— Source document —
On the other hand, seems like since HER is off policy multiple workers aren't necessary..

richardrl avatar Jan 17 '19 05:01 richardrl

No. However, if you're interested in implementing it, I would start with the batch training mode and just replace the "_take_step_in_env" call with some parallelized implementation.

vitchyr avatar Jan 17 '19 20:01 vitchyr

I'm not planning on adding this any time soon, though I've been talking with some people at Berkeley who might be interested in doing this, either as part of this repo or separately. PRs would also be welcomed, and if you're interested in this let me know.

vitchyr avatar Jan 17 '19 20:01 vitchyr

I'm going to re-open this and label it as a enhancement request. Though like I said, I probably won't get around to it any time soon.

vitchyr avatar Jan 19 '19 02:01 vitchyr

Is there any progress on this?

bycn avatar Apr 08 '20 22:04 bycn

@bycn You can check how I implemented it here: https://github.com/richardrl/rlkit-relational/blob/master/rlkit/torch/optim/mpi_adam.py

richardrl avatar Apr 09 '20 16:04 richardrl

Thanks for the reply—actually, I ended up realizing I'm looking for parallelized sampling, not parallelized consumption.

bycn avatar Apr 09 '20 19:04 bycn

@bycn Parallel sampling is also implemented. Check how "num_parallel_processes" is used here: https://github.com/richardrl/rlkit-relational/blob/master/examples/relationalrl/train_pickandplace1.py

richardrl avatar Apr 09 '20 23:04 richardrl

It's unclear to me how parallel sampling is implemented here without vectorized environments, i.e., like https://stable-baselines.readthedocs.io/en/master/guide/vec_envs.html. Can you explain the approach?

bycn avatar Apr 09 '20 23:04 bycn

I don't know what the vectorized environments are doing, but I am simply starting a Mujoco instance in multiple threads with a local replay buffer in each thread, sampling each environment to fill the local replay buffer, computing the gradient, and then taking the average of the gradient in the optimizer file you see above.

richardrl avatar Apr 12 '20 08:04 richardrl

If you have further questions about my implementation, feel free to open an issue in that repo.

richardrl avatar Apr 12 '20 08:04 richardrl

— What to do —
- a) Render this sentence from the thread on parallel sampling and training into Spanish: "I'm not planning on adding this any time soon, though I've been talking with some people at Berkeley who might be interested in doing this, either as part of this repo or separately."
- b) From the thread on parallel sampling and training, transcribe the stretch from "I'm going to" through "progress on this?".
The lines that come after this thread can be left aside.

— Provided material —
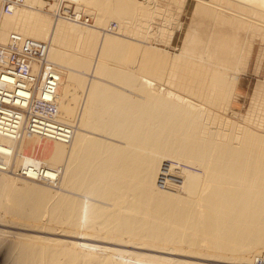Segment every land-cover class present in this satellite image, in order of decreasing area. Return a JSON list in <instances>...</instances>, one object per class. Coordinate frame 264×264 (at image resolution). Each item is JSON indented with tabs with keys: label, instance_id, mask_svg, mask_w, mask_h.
Here are the masks:
<instances>
[{
	"label": "bare ground",
	"instance_id": "bare-ground-1",
	"mask_svg": "<svg viewBox=\"0 0 264 264\" xmlns=\"http://www.w3.org/2000/svg\"><path fill=\"white\" fill-rule=\"evenodd\" d=\"M53 1L25 0L5 15L0 0V45L11 33L47 45L45 61L61 75L57 120L73 130L68 144L0 134V223L16 231L0 230V264H249L263 255L264 84L247 126L208 108L227 109L237 58L245 66L253 41L264 44V0H169L221 27L212 54L193 47L194 29L170 52L179 20L151 9L155 0ZM62 1L94 25L53 13L51 21L42 8ZM154 38L164 45L149 44ZM166 160L202 172L185 170L162 190ZM22 165L39 168L30 178L55 180L27 179ZM51 169H60L58 179Z\"/></svg>",
	"mask_w": 264,
	"mask_h": 264
},
{
	"label": "built area",
	"instance_id": "built-area-1",
	"mask_svg": "<svg viewBox=\"0 0 264 264\" xmlns=\"http://www.w3.org/2000/svg\"><path fill=\"white\" fill-rule=\"evenodd\" d=\"M24 2L25 0H3L1 12L10 15L13 9L22 6ZM50 13L57 19L83 22L87 25L90 23V20L68 1L60 2ZM47 51L45 43L17 33H11L7 42L0 45L1 135L17 139L20 136H40L63 144L72 140V128L57 120L56 96L61 75L54 66L46 63ZM30 170L38 171L39 168L22 165L21 175L45 184H51L55 180L30 178L27 175ZM185 170L193 171V168L174 161L162 162L157 186L163 190L175 185ZM47 171L58 179L60 169ZM249 264H264V254Z\"/></svg>",
	"mask_w": 264,
	"mask_h": 264
},
{
	"label": "rangeland",
	"instance_id": "rangeland-1",
	"mask_svg": "<svg viewBox=\"0 0 264 264\" xmlns=\"http://www.w3.org/2000/svg\"><path fill=\"white\" fill-rule=\"evenodd\" d=\"M44 1L49 2V4H52L54 2L52 0L51 1L50 0H44ZM143 1H145V0H143ZM151 3H153V6L151 7V9L154 6H156L154 8L157 9L159 6L158 10L161 12L162 10L165 11L164 9L167 10V8H168L169 10H167V11L170 14L172 13L173 16L170 14L167 16H172V17L177 18L179 20V26L177 28L175 27L176 32L174 33L173 41L171 43V44H173L172 45L173 48L171 47L170 52L175 53L174 47H176V46L180 47L182 39L186 37V35L188 34V32H190L191 29H194L196 31V40H195L196 42H193V44H192L193 47H197L198 50L199 49L203 50V48L207 47L209 54H212V51H213L212 48H213V44H214V41H213L214 35H216V33L219 30L222 31L220 26H214L212 21L210 19H208L207 16L200 15L199 13L196 14V12H194L193 9H191V11L189 12L188 10H186L185 6H181L182 8H178L181 11L177 10V7H180V5L179 6H177L175 4L173 5L172 3H170L169 0H155V2H150L149 4L147 2L146 4L151 6L152 5ZM154 3H155V5H154ZM73 5L76 6L75 4H73ZM49 8L50 7L45 5V7L42 8L43 9L42 11H43V13H48L47 15H48L49 19H51V21H53L54 19L50 15V14H52V13H50L51 8H50V10H48ZM52 8H53L52 10H55L57 7L53 6ZM161 8H162V10H160ZM163 11L161 13H163ZM164 13L167 14L166 12H164ZM81 14H83L86 18H88L90 20V23L88 24V26L94 25L95 20H94V17L92 15H89L86 13H81ZM159 19L161 20V18H159ZM159 19L154 20V23L155 22H156V24L161 23V21ZM181 20H183V21H181ZM111 21H110V23L112 25H110V28L111 27L115 28L116 24H117V23H115L116 21L114 19H113L114 22H111ZM173 21L172 22L175 23V20H173ZM154 23L151 27V30L156 29V26ZM107 24H109V23H107ZM104 26H106V25H104ZM104 26L103 27L98 26V27L103 28V29H101L102 32H104L103 30H107V34L113 33L112 31L108 30V27H107L108 25L106 27H104ZM168 26H170V25H168ZM101 31H100V34H103ZM105 33H106V31H105ZM119 35L120 34H117V36H116V34H115L116 37L120 38ZM127 37H129V36H127ZM122 38H124L126 40L125 37L121 36V39ZM130 38H131V36H130ZM137 39L138 40L141 39V41H144V39H142V38H140V39L137 38ZM154 39L155 40L150 39L149 44L157 45L156 41L158 38H154ZM146 41L147 40L145 39V42ZM158 41H159V39H158ZM158 41H157V43H159ZM171 44H170V46H171ZM158 45L163 46L164 44L159 43ZM251 46H252L251 47V49H252L251 54H250L248 61H247V64L245 66L243 64H241L242 62H239V61H241V57L237 58V63H239L238 69L241 70V71H239L241 74L240 75L237 74V80H236L237 82L235 83V86H234L233 91L231 93L232 95L230 97V101L228 103L227 109H224V110L222 109V111H221L220 108L218 107L219 109L217 110L216 109L217 107L214 108L215 106L213 107L212 105H211L212 108H210V107L208 108L207 104L204 102V104H206L204 106H206L210 111H212L216 116H218L219 119L226 120L228 122L235 123V124L240 125V126H247V125H245L246 122L244 121V116H246V113H248V111L251 110V103H252L253 95H254V92L256 89L255 87L257 86L258 83L264 84V44L259 42V41H253ZM63 50L65 51L66 49H62V51ZM106 61H108V63H107V67H108V65L112 62V60L110 61L109 59H107ZM126 65H129V64H126ZM60 66L62 68L63 73L65 72V74H67L68 73L67 70L66 71L64 70L65 66L64 65H60ZM112 66H114V65H112ZM112 66L109 65V67H112ZM81 73L84 74L85 72L81 71ZM85 74H88V73L86 72ZM81 77L83 79H86L83 76H81ZM98 77L101 79H104L102 76L100 77V75H98ZM172 89L178 90L175 87V85H173ZM256 102L258 103L257 100H255V103ZM195 103L200 104L201 102H199V100H198V102L195 101ZM76 108H77V106H76ZM213 108L216 110H214ZM166 161H168V160H166ZM192 168H193L194 172H197V173L202 172L197 167H192ZM194 168H196V169H194ZM17 186L19 187L20 184L17 183ZM10 227H11V225L8 223H0V230L1 231L16 232L15 230L9 229ZM21 233L25 234L26 232H21ZM26 234H29V233H26ZM55 237L58 239H61L63 241L73 242V243H78V244H88V245H92V246H100V247H105V248H115L118 250H130V249L124 247V245L112 246L110 244L108 245L107 242L93 243L94 244L93 245L92 243H89L88 241H85V240L79 241V237H74L73 239H66V238H63V236H55ZM55 237H53V238H55ZM155 256H161V255H155ZM174 258L176 260H182V261H186V262L193 263V264H216V263H212V262H203L200 260H196L194 258L193 259L180 258V257H174Z\"/></svg>",
	"mask_w": 264,
	"mask_h": 264
}]
</instances>
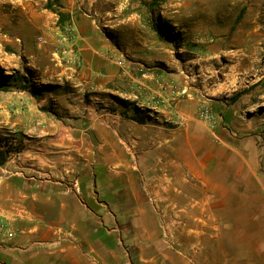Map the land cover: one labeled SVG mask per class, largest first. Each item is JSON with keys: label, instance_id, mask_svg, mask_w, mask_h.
Returning <instances> with one entry per match:
<instances>
[{"label": "rangeland", "instance_id": "rangeland-1", "mask_svg": "<svg viewBox=\"0 0 264 264\" xmlns=\"http://www.w3.org/2000/svg\"><path fill=\"white\" fill-rule=\"evenodd\" d=\"M29 1L0 0V89L5 93L25 89L20 85L23 80L17 79L25 77L33 88L52 92L49 107L42 109L51 111L53 118L61 120L62 112L73 110L74 116L64 123H80V174L133 172L141 178L159 171L172 178L175 173L194 186L196 201L221 192L222 237L212 230L210 239L204 240V235L185 239L173 224H184L192 207L184 201L175 207L168 194L178 180H165L163 192L157 191L156 185L162 183L156 180L134 181L137 188L150 192L159 224V241L149 242L147 264H237V254L253 246L252 237L263 243L264 217L253 223L251 216L259 210L264 213V0H159L152 5V0H101L98 6L96 0L99 11L82 5L85 16L112 42L107 55L118 76L102 96L86 92L68 99L56 94L52 80L70 82L81 76L82 56L70 43L58 56L47 57L41 70L29 67L28 53L22 51L24 31L31 24L25 6ZM53 3L49 10L55 12L60 4ZM58 16L47 21L63 33L72 22L65 18L60 24ZM38 40L41 37L34 38L35 43ZM16 45L22 46L19 51ZM118 58L128 70L137 66L175 79L165 87L174 98L173 113L161 112L165 104L161 94L149 100L127 96L124 90L131 85ZM206 106L211 122L202 116ZM95 110L118 117L100 118L94 126ZM138 115H146L145 123L135 119ZM105 142L121 145L102 148ZM103 183L108 189L125 184ZM160 193L163 198L157 196ZM126 219H135V213ZM132 263L141 264L136 255Z\"/></svg>", "mask_w": 264, "mask_h": 264}, {"label": "crops", "instance_id": "crops-1", "mask_svg": "<svg viewBox=\"0 0 264 264\" xmlns=\"http://www.w3.org/2000/svg\"><path fill=\"white\" fill-rule=\"evenodd\" d=\"M100 1L58 0V11L72 22L74 44L84 65L82 75L70 82L52 80L61 99L72 94L80 98L86 92L102 96L117 79L118 69L107 55L112 42L82 12V5L89 7L97 2L98 6ZM47 2H25L31 24L24 31L22 51L28 53L29 67L34 70H41L47 57H56L61 49L69 48L62 28L47 21L51 16L55 21L58 15L46 7ZM96 5L93 9L99 11ZM35 37L42 41L35 43ZM16 47L19 51L22 46ZM125 75L131 85L124 90L127 96L149 100L152 95L161 94L165 101L161 112L173 113L174 98L165 87L175 79L137 66H129ZM17 79L23 80L20 85L27 88L7 93L0 89V154H4L3 159L0 155V223L5 225L0 234V264H133L134 255L141 264H147L149 242L157 245L159 241V224L150 192L137 188L133 182L156 180L162 183L156 185L157 191L163 192L164 181L177 180L180 175L173 173L169 178L159 171L141 178L133 172L80 174V123H64L74 116L73 110L62 112L61 120L53 118L51 111L42 109L49 107L52 92L33 88L25 77ZM64 83L76 89L66 88ZM183 111L189 114L191 109L183 107ZM92 117L96 126L101 123L100 118L112 120L118 115L95 110ZM120 145L105 142L102 148ZM107 181L125 184L123 188L108 189L103 183ZM157 196L163 198L164 194ZM216 196L220 198L221 192ZM132 213L135 219L127 220L126 215ZM251 217L253 223H260L264 213L252 212ZM8 232L14 235L9 236ZM252 239L253 246H245L237 254V264H264V242L260 237Z\"/></svg>", "mask_w": 264, "mask_h": 264}, {"label": "bare ground", "instance_id": "bare-ground-1", "mask_svg": "<svg viewBox=\"0 0 264 264\" xmlns=\"http://www.w3.org/2000/svg\"><path fill=\"white\" fill-rule=\"evenodd\" d=\"M177 180L179 184H173L168 193L169 197L174 202L173 205L175 207L184 201L187 202L186 205L192 207V210L186 218L184 217L186 219L184 224L182 222H174V230L178 231L185 239L204 235V240H207L212 238V230L217 231L216 236L218 238L222 237L225 228L222 224L221 204H219L218 196L209 197L204 195L199 201H196L193 198L195 193L194 186L189 184L182 176ZM212 208H215V211Z\"/></svg>", "mask_w": 264, "mask_h": 264}, {"label": "built area", "instance_id": "built-area-1", "mask_svg": "<svg viewBox=\"0 0 264 264\" xmlns=\"http://www.w3.org/2000/svg\"><path fill=\"white\" fill-rule=\"evenodd\" d=\"M73 25H67L64 30H63V40L68 42L69 44H72V47H75L74 44V36H73ZM18 41H21L20 38H18ZM117 63L125 69V71L128 70V66H126V63L124 60H122L121 58L117 59ZM202 116L207 120V121H212L213 120V116L209 110V107L206 106V108L202 111ZM5 231V225L3 223H0V234L3 233ZM9 236H13L14 233L13 232H8Z\"/></svg>", "mask_w": 264, "mask_h": 264}, {"label": "trees", "instance_id": "trees-1", "mask_svg": "<svg viewBox=\"0 0 264 264\" xmlns=\"http://www.w3.org/2000/svg\"><path fill=\"white\" fill-rule=\"evenodd\" d=\"M158 1L159 0H152L150 3H149V5H152V4H157L158 3ZM52 6H54V3H53V1L52 0H48V3H47V8L48 9H50ZM58 15H59V18H58V20L61 22L60 24H62L63 23V21H64V19L66 20V21H68V18L65 16V14L63 13V12H60V11H55ZM241 15L239 16V18L238 19H241ZM241 93L239 92V93H237V94H235V96H234V99H236L239 95H240ZM124 103H127L128 104V102H126V101H123ZM137 109H138V107H136ZM137 121H140V123H145V120H146V115L145 116H143V115H141V116H136V118H135ZM1 155V159H3L4 158V154H0Z\"/></svg>", "mask_w": 264, "mask_h": 264}]
</instances>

— Responses for each task —
- a) No tengo previsto añadir esto en un futuro próximo, aunque he estado hablando con algunas personas de Berkeley que podrían estar interesadas en hacerlo, ya sea como parte de este repositorio o por separado.

- b)
I'm going to re-open this and label it as a enhancement request. Though like I said, I probably won't get around to it any time soon.

vitchyr avatar Jan 19 '19 02:01 vitchyr

Is there any progress on this?